Maak alleen gebruik van de concernregeling binnen de WKR indien deze positief voor u uitpakt. Houd er hierbij rekening mee dat de concernregeling alleen geldt voor bv’s, nv’s en stichtingen en dat een belang van minimaal 95% gedurende het gehele jaar vereist is.

6. Loonkostenvoordeel voor lage lonen

Werkgevers die werknemers in dienst hebben met een loon tussen 100 en 125% van het wettelijk minimumloon (WML), krijgen een tegemoetkoming in de vorm van het lage-inkomensvoordeel (LIV). U krijgt het LIV alleen voor werknemers met minimaal 1.248 verloonde uren per jaar. Het gaat daarbij om alle uitbetaalde uren, dus ook uren waarvoor niet gewerkt wordt. Denk aan betaald verlof, ziekte, overwerk en uitbetaalde verlofuren.

Tip!
Ga na voor welke werknemers u op grond van het uurloon het loonkostenvoordeel zou kunnen ontvangen. Ga vervolgens na of zij het minimaal vereiste aantal uren werken. Zitten ze net onder de grens, dan kan het lonend zijn het aantal uren te verhogen. Zelfs als u uw werknemer extra betaald verlof zou geven, tellen de uren mee en kunt u het loonkostenvoordeel wellicht toch binnenhalen.

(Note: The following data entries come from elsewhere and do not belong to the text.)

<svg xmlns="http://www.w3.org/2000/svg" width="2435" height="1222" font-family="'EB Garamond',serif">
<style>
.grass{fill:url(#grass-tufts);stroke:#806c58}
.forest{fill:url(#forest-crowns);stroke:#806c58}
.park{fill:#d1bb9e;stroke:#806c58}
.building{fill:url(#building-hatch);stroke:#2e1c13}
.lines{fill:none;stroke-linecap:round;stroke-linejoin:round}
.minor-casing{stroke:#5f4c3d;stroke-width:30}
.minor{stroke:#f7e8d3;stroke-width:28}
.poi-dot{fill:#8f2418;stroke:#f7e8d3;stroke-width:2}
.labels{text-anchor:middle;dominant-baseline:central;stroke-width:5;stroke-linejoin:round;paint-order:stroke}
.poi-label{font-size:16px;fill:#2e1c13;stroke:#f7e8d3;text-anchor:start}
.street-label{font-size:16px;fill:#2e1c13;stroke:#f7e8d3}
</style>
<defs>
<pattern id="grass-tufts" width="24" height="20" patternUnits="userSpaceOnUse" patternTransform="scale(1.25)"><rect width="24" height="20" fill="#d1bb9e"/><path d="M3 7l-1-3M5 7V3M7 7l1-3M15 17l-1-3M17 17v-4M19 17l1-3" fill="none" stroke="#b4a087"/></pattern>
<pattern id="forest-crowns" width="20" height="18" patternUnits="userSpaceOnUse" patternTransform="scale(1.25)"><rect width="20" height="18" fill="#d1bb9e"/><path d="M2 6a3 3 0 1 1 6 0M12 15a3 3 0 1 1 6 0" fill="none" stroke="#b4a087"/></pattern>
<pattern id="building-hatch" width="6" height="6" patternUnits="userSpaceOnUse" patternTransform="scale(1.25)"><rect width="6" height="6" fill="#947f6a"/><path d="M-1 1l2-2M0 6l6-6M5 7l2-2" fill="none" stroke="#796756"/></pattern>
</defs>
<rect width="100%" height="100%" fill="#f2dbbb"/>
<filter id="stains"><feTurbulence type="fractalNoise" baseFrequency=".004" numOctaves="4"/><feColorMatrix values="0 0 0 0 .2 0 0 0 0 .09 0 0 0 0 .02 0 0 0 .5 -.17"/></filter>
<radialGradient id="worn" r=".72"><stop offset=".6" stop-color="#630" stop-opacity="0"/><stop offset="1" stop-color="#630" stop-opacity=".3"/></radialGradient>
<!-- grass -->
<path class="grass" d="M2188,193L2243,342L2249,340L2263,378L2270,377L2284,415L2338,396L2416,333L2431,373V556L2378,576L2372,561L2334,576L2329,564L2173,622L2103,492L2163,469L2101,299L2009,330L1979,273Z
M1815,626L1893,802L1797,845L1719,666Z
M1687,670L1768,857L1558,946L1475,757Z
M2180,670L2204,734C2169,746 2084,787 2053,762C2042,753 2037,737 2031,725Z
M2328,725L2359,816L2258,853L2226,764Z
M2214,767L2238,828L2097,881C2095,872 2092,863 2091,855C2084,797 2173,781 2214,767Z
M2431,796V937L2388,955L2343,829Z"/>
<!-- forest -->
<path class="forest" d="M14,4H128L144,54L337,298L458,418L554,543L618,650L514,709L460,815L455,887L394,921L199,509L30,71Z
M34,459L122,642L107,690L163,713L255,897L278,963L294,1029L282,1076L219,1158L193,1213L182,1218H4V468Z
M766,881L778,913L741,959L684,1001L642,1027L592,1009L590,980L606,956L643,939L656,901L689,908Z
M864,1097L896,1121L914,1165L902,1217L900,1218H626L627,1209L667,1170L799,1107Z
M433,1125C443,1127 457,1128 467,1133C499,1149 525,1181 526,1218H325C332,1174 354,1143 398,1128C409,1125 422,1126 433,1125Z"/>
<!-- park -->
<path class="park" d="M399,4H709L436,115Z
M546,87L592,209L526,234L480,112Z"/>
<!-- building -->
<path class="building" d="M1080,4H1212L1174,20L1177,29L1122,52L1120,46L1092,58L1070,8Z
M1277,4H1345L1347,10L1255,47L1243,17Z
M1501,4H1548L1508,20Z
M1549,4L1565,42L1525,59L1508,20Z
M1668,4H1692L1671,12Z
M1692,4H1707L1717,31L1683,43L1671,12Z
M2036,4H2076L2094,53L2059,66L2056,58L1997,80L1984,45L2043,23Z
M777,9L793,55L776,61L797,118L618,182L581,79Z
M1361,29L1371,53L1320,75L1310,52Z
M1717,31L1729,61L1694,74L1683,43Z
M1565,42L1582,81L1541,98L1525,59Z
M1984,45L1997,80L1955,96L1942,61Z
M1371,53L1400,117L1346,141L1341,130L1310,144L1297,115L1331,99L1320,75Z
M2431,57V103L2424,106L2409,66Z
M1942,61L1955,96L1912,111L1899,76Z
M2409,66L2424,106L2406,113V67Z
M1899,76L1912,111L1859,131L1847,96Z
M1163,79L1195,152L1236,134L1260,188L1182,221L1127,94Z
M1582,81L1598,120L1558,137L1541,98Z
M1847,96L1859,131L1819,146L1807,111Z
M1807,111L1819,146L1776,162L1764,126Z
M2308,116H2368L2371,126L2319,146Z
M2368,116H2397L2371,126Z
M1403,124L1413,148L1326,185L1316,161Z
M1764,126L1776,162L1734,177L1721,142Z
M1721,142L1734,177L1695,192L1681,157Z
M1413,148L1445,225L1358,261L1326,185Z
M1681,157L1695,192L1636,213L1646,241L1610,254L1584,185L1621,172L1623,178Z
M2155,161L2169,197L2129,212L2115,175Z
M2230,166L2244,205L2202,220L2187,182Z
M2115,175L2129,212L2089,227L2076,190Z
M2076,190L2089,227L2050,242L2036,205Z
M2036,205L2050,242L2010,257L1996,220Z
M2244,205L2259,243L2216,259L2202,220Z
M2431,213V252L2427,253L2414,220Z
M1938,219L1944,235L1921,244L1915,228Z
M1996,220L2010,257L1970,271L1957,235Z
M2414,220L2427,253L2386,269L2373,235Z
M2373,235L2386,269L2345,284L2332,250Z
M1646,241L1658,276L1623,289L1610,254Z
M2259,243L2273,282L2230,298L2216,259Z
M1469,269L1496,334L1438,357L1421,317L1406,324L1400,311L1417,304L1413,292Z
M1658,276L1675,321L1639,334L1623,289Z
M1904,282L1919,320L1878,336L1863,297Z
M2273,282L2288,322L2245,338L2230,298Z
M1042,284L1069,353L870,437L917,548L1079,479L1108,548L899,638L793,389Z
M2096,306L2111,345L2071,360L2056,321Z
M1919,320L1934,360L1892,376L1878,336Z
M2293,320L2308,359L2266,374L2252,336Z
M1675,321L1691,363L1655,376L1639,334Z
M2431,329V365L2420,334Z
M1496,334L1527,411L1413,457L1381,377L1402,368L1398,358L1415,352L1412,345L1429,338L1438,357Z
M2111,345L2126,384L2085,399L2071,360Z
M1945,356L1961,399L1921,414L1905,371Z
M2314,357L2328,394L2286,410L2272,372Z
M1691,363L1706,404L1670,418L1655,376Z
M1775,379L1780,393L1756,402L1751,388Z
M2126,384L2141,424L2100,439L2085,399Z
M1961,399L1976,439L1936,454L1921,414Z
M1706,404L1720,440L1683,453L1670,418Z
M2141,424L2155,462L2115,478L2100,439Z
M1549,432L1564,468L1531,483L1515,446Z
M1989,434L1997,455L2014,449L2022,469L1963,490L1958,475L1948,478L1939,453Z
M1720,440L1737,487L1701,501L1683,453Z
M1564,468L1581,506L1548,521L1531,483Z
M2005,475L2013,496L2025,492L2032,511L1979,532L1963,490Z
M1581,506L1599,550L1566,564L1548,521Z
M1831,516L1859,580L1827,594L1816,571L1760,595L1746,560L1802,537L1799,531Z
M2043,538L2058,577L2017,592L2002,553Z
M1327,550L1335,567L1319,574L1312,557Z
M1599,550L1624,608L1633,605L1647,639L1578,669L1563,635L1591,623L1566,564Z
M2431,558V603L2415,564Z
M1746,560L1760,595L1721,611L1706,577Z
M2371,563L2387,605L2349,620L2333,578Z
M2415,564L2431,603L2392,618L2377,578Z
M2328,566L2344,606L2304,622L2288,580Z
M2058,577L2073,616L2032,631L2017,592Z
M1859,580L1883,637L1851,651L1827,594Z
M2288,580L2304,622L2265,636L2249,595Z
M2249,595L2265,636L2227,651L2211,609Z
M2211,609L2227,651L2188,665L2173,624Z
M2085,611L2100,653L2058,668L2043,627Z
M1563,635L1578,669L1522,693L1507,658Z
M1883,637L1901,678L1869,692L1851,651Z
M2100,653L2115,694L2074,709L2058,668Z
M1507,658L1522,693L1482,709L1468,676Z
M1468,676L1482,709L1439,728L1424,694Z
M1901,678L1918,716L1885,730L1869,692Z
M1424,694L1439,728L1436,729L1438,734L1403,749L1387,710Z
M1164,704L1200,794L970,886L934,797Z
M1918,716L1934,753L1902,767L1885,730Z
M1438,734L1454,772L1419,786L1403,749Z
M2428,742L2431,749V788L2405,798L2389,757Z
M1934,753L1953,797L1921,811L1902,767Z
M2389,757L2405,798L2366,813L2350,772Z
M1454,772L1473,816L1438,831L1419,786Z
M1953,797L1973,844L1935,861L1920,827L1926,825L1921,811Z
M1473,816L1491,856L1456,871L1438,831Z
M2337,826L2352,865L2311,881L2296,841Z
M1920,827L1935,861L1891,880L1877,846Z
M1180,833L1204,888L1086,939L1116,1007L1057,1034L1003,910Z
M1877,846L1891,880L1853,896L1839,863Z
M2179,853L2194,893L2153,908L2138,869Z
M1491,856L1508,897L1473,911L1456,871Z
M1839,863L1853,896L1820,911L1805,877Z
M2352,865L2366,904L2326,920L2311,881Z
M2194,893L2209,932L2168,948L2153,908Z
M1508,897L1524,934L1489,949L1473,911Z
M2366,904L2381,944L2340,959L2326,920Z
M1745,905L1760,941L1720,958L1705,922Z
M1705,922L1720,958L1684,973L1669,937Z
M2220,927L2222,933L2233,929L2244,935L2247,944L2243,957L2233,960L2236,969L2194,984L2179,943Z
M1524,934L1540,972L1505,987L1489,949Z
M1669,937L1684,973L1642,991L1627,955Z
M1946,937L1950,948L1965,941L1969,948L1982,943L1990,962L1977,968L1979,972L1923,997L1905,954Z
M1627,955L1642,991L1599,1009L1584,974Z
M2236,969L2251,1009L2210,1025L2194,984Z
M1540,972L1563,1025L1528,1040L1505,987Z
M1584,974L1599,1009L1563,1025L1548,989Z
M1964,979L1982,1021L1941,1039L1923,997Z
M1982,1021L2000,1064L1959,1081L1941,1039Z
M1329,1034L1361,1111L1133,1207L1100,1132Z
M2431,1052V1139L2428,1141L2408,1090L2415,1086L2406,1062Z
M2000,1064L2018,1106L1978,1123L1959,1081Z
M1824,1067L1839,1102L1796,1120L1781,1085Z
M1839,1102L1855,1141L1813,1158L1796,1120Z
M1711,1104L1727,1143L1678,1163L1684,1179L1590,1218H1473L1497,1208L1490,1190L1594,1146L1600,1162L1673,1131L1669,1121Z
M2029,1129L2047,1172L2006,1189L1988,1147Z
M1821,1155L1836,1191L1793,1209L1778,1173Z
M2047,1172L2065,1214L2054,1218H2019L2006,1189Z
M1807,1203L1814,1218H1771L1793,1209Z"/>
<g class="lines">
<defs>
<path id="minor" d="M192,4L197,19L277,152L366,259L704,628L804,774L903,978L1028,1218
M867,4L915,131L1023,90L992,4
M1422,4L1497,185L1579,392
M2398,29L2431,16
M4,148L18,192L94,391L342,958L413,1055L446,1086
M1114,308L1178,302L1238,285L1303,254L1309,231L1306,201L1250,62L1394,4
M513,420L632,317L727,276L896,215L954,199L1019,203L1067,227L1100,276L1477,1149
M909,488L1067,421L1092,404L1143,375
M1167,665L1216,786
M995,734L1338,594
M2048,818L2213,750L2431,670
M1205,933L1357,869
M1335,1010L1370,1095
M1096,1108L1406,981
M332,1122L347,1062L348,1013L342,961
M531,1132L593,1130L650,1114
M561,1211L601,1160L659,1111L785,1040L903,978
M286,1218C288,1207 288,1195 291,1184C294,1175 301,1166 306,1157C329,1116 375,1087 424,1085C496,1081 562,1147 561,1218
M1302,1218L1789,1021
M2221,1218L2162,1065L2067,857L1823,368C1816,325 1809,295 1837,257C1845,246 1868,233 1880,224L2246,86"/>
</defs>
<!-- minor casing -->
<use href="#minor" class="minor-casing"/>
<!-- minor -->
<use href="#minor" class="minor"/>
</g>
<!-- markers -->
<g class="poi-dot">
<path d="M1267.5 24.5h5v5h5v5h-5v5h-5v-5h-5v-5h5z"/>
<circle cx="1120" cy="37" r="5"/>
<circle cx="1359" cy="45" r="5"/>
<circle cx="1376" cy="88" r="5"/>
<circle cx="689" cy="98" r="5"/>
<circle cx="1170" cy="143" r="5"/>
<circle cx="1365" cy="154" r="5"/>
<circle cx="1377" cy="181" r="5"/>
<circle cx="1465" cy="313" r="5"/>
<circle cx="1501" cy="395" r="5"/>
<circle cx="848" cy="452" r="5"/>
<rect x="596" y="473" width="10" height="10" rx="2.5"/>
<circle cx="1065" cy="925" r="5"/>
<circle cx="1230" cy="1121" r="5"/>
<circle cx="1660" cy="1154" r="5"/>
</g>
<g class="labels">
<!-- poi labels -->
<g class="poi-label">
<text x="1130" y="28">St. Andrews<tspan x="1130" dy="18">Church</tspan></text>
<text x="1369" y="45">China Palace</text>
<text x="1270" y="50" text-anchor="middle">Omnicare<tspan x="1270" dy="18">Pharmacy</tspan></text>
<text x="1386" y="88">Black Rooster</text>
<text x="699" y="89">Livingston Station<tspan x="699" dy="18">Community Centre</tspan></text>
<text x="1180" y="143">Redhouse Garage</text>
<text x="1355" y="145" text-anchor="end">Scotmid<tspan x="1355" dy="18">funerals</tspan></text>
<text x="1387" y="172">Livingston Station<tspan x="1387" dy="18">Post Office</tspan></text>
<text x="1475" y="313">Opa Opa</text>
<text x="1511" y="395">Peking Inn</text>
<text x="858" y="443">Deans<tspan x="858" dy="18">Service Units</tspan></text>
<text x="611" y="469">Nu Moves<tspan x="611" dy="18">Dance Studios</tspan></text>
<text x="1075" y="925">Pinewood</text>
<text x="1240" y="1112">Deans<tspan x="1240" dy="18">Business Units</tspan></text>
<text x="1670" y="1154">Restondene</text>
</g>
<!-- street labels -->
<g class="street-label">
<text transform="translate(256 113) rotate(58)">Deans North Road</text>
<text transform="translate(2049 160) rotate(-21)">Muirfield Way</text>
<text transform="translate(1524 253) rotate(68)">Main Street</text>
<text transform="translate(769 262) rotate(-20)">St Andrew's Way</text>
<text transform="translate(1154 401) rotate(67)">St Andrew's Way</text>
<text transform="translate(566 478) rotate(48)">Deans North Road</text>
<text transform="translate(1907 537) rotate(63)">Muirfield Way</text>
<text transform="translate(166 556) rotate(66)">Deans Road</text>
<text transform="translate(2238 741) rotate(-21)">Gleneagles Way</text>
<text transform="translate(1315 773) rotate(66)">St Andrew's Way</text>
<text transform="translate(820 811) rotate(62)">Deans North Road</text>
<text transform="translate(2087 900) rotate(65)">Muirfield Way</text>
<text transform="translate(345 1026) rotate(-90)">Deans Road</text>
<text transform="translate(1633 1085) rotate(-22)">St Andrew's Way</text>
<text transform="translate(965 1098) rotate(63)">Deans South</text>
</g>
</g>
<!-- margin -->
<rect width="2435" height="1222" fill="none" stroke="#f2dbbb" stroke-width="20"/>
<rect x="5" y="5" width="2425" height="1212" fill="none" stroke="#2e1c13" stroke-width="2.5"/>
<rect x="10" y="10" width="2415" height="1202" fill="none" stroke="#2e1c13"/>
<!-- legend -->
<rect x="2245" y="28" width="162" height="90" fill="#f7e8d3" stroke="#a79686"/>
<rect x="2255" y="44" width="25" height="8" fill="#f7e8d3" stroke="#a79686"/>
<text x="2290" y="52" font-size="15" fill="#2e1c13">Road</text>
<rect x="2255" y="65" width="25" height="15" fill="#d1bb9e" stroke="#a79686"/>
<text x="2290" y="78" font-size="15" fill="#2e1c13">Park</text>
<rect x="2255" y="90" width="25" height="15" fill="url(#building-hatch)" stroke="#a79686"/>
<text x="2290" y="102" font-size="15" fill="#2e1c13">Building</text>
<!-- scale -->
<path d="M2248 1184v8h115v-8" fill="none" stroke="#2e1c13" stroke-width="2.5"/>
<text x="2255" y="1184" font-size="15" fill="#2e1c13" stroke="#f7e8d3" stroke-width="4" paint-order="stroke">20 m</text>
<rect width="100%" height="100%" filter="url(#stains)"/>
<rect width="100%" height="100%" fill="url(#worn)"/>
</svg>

Is het uurloon te hoog, dan kunt u in plaats van loon wellicht gebruikmaken van alternatieven. Denk daarbij aan onbelaste kostenvergoedingen en het onderbrengen van belast loon in de werkkostenregeling. Dit loon telt namelijk niet mee voor de bepaling van het LIV.

Jeugd-LIV  

Voor jongeren van 18 t/m 20 jaar geldt een lagere tegemoetkoming in de vorm van het jeugd-LIV. De bedragen voor 2023 vindt u in onderstaande tabel. De eis van minstens 1.248 verloonde uren geldt niet voor het jeugd-LIV. 

Leeftijd op 31-12-2022 

Jeugd-LIV per uur 

Maximum jeugd-LIV per jaar 

18 jaar 

€ 0,07 

€ 135,20 

19 jaar 

€ 0,08 

€ 166,40 

20 jaar 

€ 0,30 

€ 613,60 

  

7. Vraag tijdig de WBSO aan

Werkgevers die innovatieve activiteiten verrichten, kunnen via de WBSO een fiscale tegemoetkoming krijgen in de vorm van een percentage van de gemaakte kosten. Deze kosten bestaan uit de direct toerekenbare salariskosten plus de overige toerekenbare kosten van innovatie. Als u innovatieve activiteiten gaat uitvoeren, kunt u de WBSO vooraf online aanvragen bij de Rijksdienst voor Ondernemend Nederland (rvo.nl). Aanvragen kan in vier periodes per jaar.

Let op! 

Aanvragen voor de eerste periode van 2024 moeten uiterlijk 20 december 2023 bij RVO binnen zijn.

 

8. Beperken 30%-regeling (Expat-regeling) vanaf 2024

Werknemers die van buiten Nederland worden aangeworven om in Nederland te komen werken, maken dubbele kosten (zogenaamde extraterritoriale kosten). Onder voorwaarden mag een werkgever deze kosten onbelast vergoeden. Dat mag op declaratiebasis, waarbij dus de werkelijke (kwalificerende) kosten worden vergoed. Makkelijker (en vaak voordeliger) is het om standaard 30% van de totale beloning onbelast te vergoeden (zonder nader bewijs). De afgelopen jaren zijn veel buitenlandse werknemers in Nederland aan de slag gegaan met deze 30%-regeling.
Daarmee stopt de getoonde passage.